# Instructions for the task
Filter out every line below that lacks "pixels", and copy the rest.

(Page segmentation data)
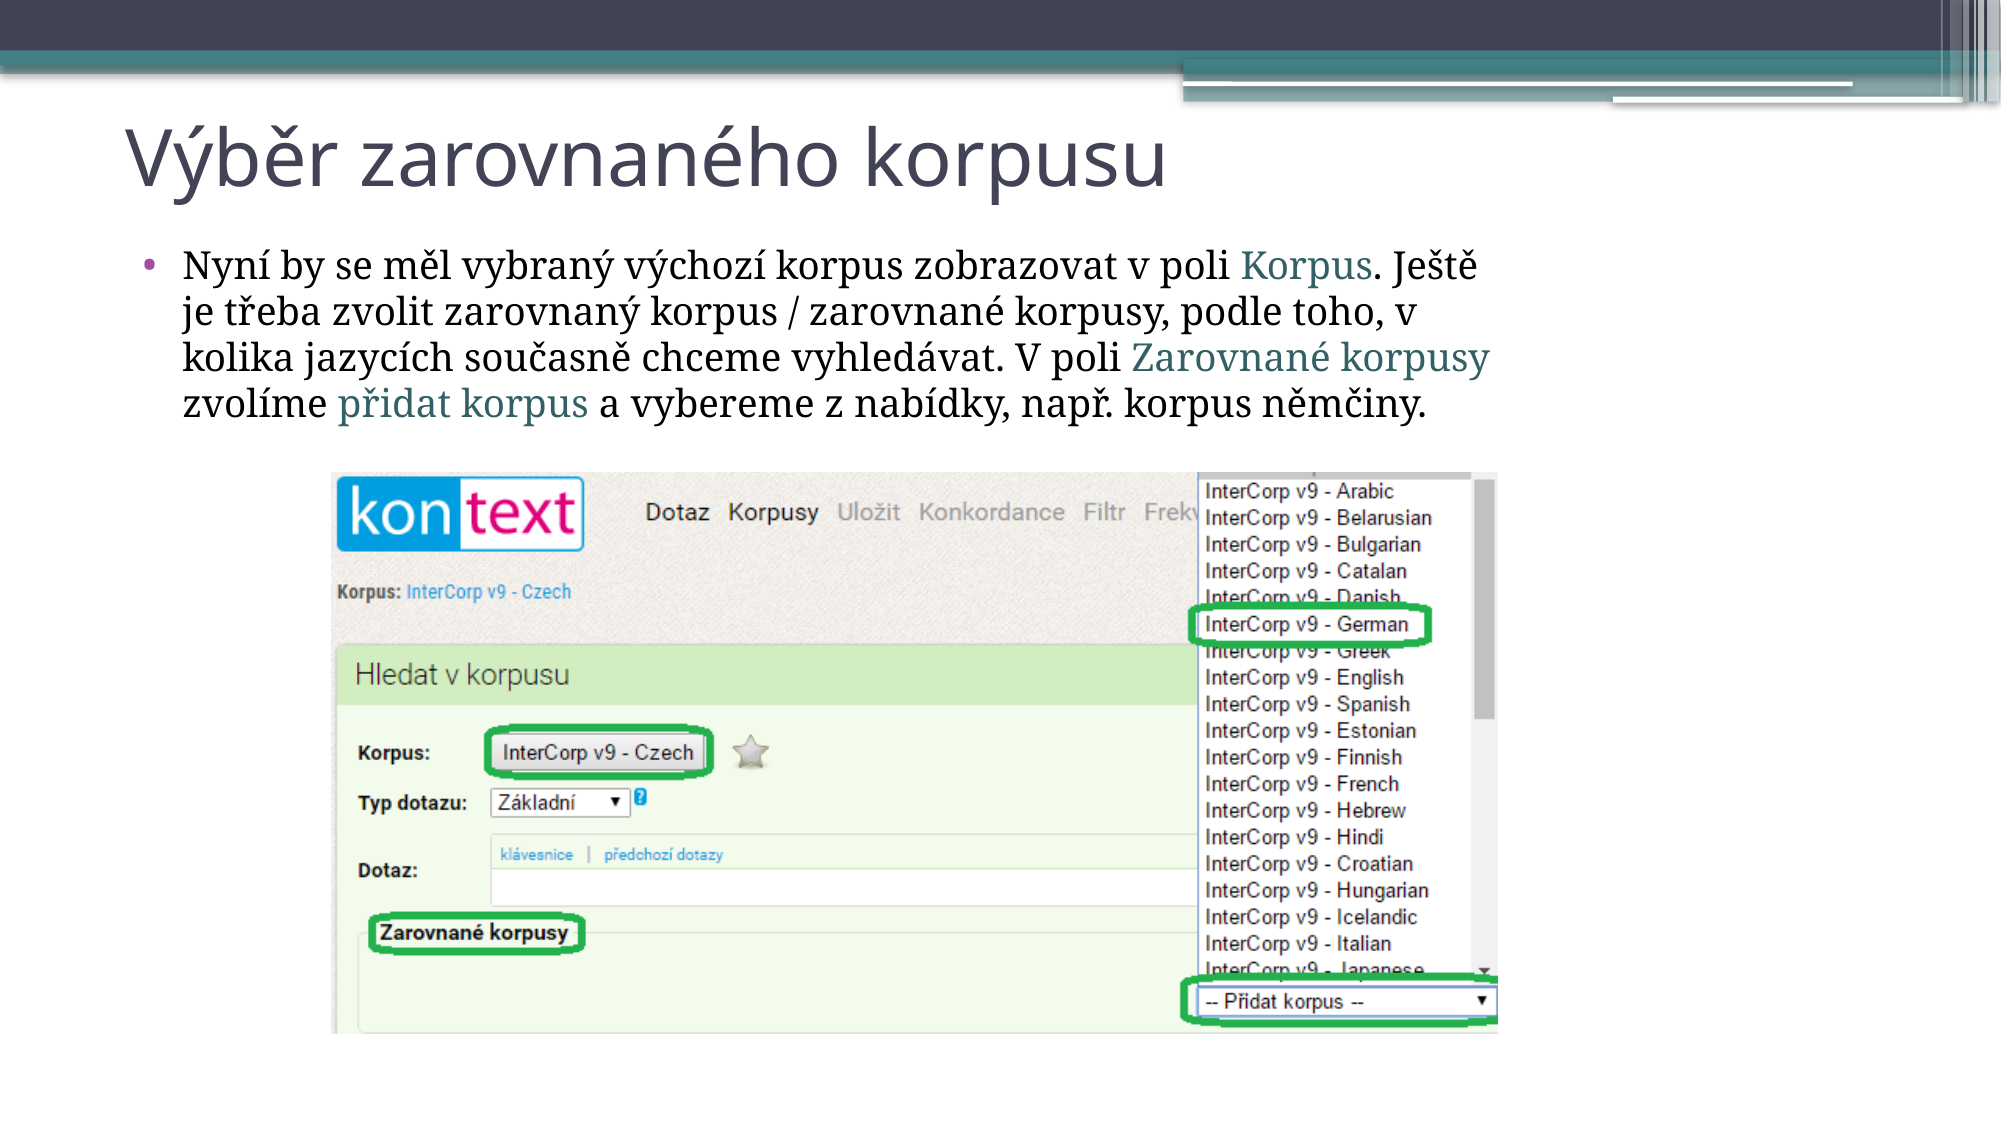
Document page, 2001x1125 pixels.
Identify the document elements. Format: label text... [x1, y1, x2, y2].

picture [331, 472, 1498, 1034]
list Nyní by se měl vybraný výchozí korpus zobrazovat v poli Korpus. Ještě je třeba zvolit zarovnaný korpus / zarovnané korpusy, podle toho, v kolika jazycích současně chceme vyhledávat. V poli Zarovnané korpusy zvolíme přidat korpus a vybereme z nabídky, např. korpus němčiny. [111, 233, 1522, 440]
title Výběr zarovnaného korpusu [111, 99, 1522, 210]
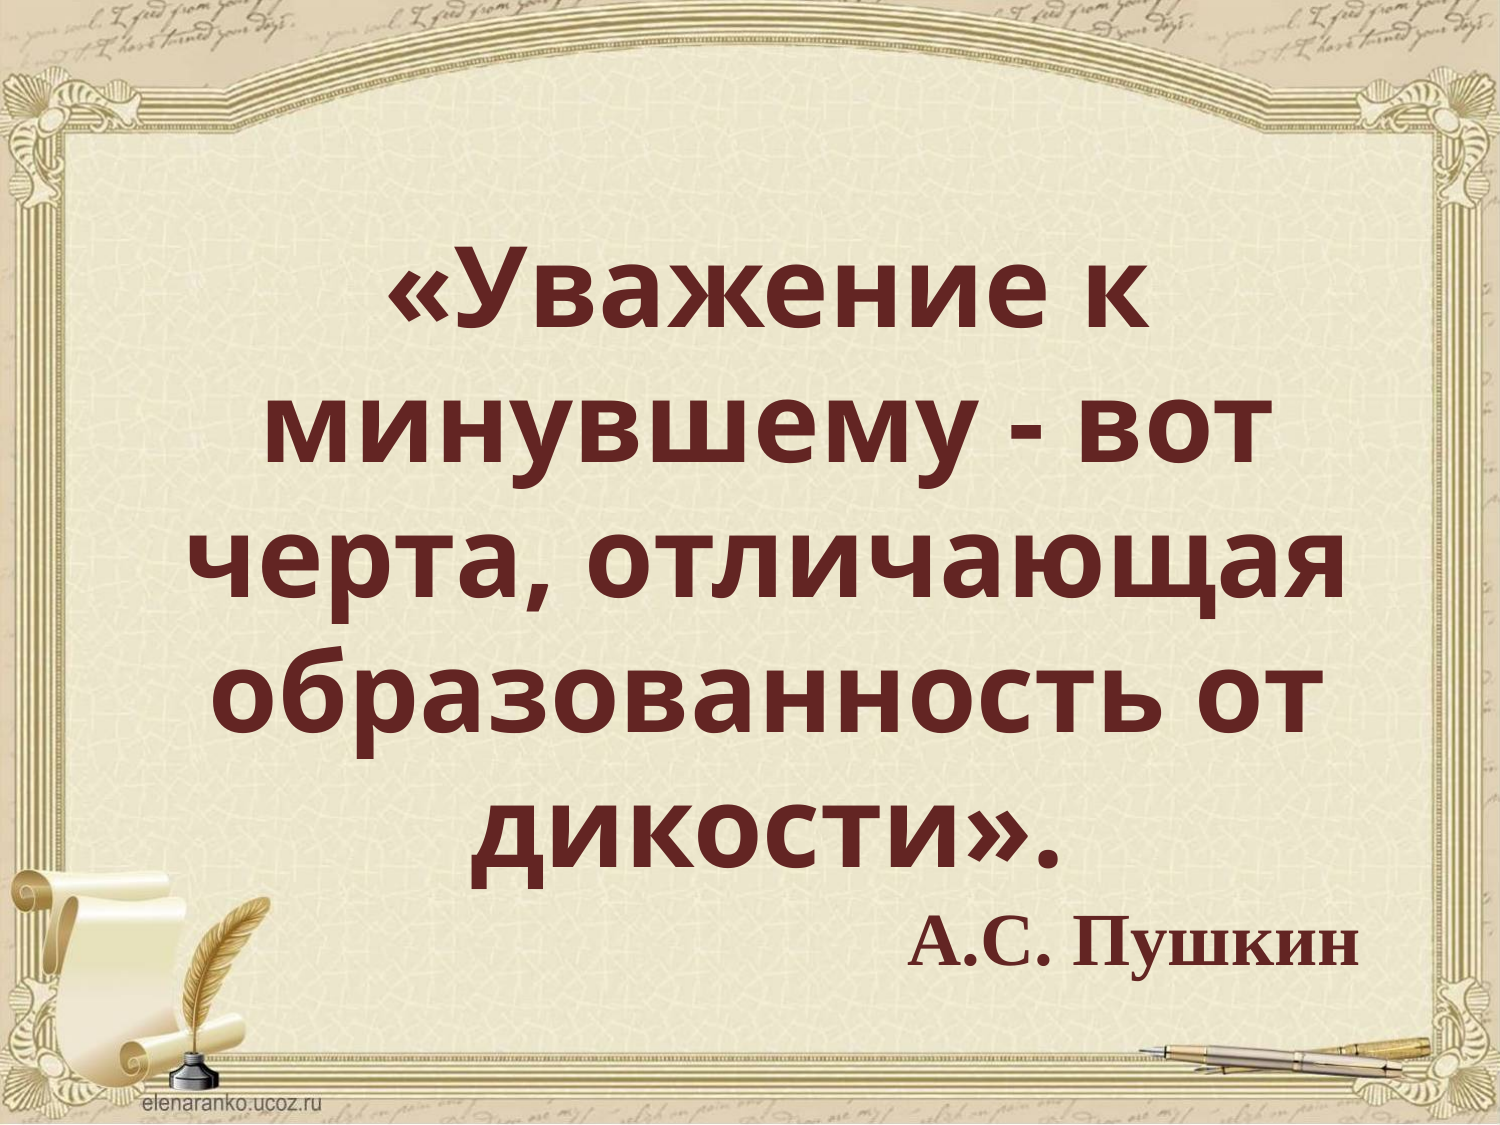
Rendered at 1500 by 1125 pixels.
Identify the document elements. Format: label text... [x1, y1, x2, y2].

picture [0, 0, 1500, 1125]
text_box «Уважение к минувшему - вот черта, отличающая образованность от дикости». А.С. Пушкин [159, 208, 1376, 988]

# Result
Document page, 2001x1125 pixels.
Rendered at 1500 by 1125 pixels.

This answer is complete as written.